**本文**
------------------------

中嶋: 地球環境の変化を把握し、海だけでなく大気や火山など、地球システム全体を調査・研究しています。

――海にあるプラスチックごみはどのくらいあるのですか?

中嶋: 控えめに見積もって2500万トン、多く見積もって1億トン以上あるといわれています。

――1年間に日本から海に出るプラスチックごみの量はどのくらいですか?

中嶋: 日本では2万から6万トンといわれています。日本は世界でも有数のプラスチック消費国であるということを知ってほしいですね。

――どうして海へ流れ込んでしまうのですか?

中嶋: ①不適切な廃棄物の管理 ②ポイ捨て ③使っているプラスチックが不本意にも環境中に出てしまう。この3つが海に漏れ出す要因です。

――そんなプラごみは、深海にまで流れ込んでいるんですね。

中嶋: 潜水艇「しんかい6500」で潜って調べました。往復するのに5時間、海底での調査時間は3時間。水深5700メートルの海底で、昭和59年製造のレトルトハンバーグの袋を発見しました。

――軽いプラスチックでも深海に沈んでしまうのね?

中嶋: 軽いレジ袋も生物が付着して深海に沈んでしまいます。そして、サンゴ礁に覆いかぶさってしまうんです。光を遮られて光合成ができなくなり、レジ袋で繁殖した病原菌がサンゴに移って死んでしまうこともわかってきました。

――イルカやウミガメにプラごみが絡まってしまうこともあるそうですね。

中嶋: 特にプラスチック製の漁具は、幽霊のように生き物を絡め取っていくので「ゴーストネット」とも呼ばれます。また、プラごみを食べてしまうことも問題なんです。ウミガメはたった一つのプラスチック片や、薄いフィルム状のプラスチックを飲み込んだだけで、消化管がふさがり死んでしまうこともあります。粒子となったプラスチックを動物プランクトンが食べてしまうと、栄養の摂取ができず生殖異常も報告されています。それは食物連鎖を通して人間にも影響を与えるかもしれません。

------------------------

**課題の詳細**
海洋プラスチックごみについての本文のうち、「中嶋: 軽いレジ袋も生物が付」を含む語句から始めて「影響を与えるかもしれません。」までの部分を、一字一句違えずに書き写してもらえますか? 記録を参照する必要はありません。

**データ抜粋**
------------------------

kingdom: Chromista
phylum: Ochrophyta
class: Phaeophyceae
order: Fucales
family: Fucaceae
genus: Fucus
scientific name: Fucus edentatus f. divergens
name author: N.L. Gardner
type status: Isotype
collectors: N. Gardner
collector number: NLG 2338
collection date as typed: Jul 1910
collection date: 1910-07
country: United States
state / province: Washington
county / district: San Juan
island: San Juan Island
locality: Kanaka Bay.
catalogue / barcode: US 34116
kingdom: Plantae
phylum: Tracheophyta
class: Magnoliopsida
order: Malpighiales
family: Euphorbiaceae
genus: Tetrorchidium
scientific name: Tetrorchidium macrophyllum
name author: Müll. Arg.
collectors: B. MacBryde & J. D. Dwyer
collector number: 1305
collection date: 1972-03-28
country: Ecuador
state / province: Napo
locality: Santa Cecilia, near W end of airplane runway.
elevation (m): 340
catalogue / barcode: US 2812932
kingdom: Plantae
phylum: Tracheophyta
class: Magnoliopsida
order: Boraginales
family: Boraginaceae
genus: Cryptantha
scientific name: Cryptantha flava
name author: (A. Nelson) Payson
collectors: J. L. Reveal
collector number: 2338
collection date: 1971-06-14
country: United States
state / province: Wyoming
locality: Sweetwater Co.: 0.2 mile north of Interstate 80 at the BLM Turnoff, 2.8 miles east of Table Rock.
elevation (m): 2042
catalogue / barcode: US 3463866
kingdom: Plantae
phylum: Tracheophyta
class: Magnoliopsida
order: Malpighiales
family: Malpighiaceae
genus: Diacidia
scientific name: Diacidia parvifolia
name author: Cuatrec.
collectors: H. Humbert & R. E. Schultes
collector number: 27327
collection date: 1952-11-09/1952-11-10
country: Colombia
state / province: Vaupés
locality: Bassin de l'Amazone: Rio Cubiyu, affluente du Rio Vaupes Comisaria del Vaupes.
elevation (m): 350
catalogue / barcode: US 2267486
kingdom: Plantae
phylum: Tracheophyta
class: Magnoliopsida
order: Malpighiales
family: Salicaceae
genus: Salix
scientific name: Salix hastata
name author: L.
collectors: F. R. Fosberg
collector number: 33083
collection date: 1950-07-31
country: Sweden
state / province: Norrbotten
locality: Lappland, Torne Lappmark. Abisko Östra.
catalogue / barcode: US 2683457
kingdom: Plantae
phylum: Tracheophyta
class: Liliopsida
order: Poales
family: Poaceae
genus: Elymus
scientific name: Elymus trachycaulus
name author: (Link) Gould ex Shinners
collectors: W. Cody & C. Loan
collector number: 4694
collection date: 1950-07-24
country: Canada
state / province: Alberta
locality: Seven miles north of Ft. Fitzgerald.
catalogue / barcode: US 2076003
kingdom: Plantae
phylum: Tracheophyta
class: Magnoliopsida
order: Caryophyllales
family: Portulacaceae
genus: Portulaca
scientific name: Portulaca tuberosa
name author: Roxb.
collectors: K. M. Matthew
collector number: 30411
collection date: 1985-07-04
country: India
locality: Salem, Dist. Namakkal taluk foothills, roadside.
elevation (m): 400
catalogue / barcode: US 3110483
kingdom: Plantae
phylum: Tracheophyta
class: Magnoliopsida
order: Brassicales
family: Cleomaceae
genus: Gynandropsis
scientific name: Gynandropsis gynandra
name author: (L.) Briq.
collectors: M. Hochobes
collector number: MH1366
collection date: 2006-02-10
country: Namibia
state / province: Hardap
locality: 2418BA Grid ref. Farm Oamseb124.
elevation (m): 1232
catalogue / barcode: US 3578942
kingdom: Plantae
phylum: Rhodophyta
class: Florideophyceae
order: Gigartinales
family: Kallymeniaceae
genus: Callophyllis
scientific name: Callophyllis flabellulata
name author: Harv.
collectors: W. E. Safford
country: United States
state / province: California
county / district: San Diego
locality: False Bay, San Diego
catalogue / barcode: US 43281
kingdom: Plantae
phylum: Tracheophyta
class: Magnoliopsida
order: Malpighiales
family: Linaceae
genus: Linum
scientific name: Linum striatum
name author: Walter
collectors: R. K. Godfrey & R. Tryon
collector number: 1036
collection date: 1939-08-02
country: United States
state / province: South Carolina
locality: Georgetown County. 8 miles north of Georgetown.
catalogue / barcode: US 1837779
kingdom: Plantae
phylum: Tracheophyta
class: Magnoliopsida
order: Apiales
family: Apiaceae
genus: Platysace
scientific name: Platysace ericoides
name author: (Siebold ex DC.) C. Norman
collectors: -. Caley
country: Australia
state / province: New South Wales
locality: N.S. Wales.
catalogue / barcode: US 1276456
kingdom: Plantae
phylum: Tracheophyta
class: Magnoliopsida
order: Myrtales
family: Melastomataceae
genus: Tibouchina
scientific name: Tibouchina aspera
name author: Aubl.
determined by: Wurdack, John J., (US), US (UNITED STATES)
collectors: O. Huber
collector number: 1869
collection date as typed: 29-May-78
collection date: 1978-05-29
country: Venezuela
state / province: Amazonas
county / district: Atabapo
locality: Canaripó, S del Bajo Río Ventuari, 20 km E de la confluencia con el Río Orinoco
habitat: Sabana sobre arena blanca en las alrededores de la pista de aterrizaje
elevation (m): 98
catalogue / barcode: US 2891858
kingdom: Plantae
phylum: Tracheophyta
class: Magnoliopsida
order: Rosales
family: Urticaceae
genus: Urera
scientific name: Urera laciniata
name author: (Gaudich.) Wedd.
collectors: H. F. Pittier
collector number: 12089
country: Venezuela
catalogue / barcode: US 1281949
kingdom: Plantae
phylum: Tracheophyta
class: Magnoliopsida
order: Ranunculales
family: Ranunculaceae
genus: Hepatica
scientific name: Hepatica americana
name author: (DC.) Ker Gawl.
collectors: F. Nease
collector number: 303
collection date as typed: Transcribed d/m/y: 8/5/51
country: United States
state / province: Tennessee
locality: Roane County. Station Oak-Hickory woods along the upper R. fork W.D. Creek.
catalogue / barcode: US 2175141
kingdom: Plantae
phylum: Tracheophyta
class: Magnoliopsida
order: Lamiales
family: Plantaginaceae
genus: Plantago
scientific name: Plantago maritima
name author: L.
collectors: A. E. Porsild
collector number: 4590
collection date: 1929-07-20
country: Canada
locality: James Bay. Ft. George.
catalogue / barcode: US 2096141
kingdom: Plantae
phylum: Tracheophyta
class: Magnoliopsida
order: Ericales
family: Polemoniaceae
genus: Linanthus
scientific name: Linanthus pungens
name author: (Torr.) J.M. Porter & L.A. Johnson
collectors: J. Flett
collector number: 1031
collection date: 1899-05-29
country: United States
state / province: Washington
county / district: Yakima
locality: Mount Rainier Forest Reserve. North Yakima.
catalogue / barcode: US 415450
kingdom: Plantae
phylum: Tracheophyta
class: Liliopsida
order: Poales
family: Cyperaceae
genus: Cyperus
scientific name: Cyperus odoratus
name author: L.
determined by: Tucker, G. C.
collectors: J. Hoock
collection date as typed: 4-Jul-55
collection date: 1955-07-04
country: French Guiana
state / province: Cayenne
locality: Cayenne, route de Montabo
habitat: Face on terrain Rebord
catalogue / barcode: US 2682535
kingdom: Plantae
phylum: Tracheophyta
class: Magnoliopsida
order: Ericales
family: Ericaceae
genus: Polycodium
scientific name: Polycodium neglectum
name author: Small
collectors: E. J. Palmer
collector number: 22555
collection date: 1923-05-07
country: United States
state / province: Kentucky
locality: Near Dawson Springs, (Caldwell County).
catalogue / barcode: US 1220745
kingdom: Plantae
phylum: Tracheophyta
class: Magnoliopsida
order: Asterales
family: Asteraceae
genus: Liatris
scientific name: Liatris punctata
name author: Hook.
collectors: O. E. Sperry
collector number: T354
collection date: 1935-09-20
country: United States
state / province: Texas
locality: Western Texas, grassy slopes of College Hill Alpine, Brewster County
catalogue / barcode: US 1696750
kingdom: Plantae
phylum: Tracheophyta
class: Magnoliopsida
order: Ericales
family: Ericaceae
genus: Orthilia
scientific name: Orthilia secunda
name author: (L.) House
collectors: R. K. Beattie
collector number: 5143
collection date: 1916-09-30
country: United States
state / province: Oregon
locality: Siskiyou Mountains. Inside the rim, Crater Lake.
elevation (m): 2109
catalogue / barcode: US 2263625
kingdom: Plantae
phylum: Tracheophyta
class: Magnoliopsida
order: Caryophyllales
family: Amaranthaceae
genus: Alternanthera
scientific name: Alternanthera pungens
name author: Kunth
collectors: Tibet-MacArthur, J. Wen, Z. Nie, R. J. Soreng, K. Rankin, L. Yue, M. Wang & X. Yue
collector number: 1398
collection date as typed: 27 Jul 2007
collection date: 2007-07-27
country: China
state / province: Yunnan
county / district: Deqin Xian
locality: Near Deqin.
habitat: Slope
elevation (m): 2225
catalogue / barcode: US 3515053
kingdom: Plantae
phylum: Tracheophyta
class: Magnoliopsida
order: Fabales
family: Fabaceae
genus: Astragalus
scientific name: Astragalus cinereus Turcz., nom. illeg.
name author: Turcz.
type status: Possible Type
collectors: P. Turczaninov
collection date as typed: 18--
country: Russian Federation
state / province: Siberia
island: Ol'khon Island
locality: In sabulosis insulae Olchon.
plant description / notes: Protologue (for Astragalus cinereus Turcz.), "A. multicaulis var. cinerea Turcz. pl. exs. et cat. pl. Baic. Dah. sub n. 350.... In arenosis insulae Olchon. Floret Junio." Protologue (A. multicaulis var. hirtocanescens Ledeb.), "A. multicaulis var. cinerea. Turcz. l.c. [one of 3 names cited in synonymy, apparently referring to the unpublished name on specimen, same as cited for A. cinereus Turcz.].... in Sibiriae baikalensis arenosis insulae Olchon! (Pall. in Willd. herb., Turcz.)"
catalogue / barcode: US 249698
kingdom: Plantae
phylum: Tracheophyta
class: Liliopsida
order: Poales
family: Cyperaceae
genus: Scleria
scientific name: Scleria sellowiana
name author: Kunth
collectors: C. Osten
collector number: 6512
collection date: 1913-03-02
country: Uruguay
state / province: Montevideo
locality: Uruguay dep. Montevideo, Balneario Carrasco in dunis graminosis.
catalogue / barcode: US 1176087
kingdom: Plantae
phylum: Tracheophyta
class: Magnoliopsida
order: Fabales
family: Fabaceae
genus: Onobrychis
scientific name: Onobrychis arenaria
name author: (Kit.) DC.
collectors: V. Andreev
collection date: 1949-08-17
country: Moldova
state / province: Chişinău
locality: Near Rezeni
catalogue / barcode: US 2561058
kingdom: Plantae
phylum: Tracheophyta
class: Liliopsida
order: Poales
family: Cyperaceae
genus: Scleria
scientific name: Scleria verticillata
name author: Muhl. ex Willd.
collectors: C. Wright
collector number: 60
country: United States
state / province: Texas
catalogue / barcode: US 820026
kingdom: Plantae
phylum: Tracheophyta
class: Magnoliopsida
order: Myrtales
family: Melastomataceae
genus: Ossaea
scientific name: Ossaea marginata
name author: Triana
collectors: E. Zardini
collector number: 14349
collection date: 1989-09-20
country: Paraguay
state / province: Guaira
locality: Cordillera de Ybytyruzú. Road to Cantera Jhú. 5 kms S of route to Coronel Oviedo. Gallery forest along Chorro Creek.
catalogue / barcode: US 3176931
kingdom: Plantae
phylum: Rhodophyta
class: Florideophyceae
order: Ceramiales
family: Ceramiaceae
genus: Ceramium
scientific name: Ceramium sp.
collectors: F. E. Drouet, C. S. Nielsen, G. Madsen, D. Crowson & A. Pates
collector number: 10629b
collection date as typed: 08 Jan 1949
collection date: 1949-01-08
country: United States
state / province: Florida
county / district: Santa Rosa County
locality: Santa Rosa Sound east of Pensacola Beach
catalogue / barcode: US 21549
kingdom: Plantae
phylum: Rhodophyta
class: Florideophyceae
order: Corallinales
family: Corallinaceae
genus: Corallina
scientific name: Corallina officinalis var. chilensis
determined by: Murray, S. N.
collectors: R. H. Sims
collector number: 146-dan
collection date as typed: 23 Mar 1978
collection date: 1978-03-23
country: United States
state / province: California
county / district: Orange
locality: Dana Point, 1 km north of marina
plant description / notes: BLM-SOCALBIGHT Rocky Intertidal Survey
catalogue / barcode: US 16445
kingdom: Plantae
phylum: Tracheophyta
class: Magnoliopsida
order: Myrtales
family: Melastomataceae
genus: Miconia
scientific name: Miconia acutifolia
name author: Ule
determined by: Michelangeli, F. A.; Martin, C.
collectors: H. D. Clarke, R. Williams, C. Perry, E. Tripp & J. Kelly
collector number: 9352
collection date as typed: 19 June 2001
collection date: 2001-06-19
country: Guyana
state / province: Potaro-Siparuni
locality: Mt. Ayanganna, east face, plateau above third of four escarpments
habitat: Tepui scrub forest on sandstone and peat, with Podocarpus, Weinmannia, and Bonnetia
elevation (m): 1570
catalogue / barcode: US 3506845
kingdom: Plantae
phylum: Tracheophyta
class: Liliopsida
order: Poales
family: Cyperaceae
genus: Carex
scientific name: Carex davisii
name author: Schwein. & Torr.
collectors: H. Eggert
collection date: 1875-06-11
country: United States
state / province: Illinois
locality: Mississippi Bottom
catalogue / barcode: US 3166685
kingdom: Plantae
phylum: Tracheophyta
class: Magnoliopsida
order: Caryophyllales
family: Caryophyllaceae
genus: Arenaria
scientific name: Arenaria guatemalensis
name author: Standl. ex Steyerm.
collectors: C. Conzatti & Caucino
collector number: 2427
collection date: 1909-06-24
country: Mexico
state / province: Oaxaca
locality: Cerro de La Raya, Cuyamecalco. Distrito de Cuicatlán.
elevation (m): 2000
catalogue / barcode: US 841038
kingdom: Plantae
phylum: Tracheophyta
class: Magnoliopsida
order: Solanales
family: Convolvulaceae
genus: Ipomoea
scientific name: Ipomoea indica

------------------------

**解答**
中嶋: 軽いレジ袋も生物が付着して深海に沈んでしまいます。そして、サンゴ礁に覆いかぶさってしまうんです。光を遮られて光合成ができなくなり、レジ袋で繁殖した病原菌がサンゴに移って死んでしまうこともわかってきました。

――イルカやウミガメにプラごみが絡まってしまうこともあるそうですね。

中嶋: 特にプラスチック製の漁具は、幽霊のように生き物を絡め取っていくので「ゴーストネット」とも呼ばれます。また、プラごみを食べてしまうことも問題なんです。ウミガメはたった一つのプラスチック片や、薄いフィルム状のプラスチックを飲み込んだだけで、消化管がふさがり死んでしまうこともあります。粒子となったプラスチックを動物プランクトンが食べてしまうと、栄養の摂取ができず生殖異常も報告されています。それは食物連鎖を通して人間にも影響を与えるかもしれません。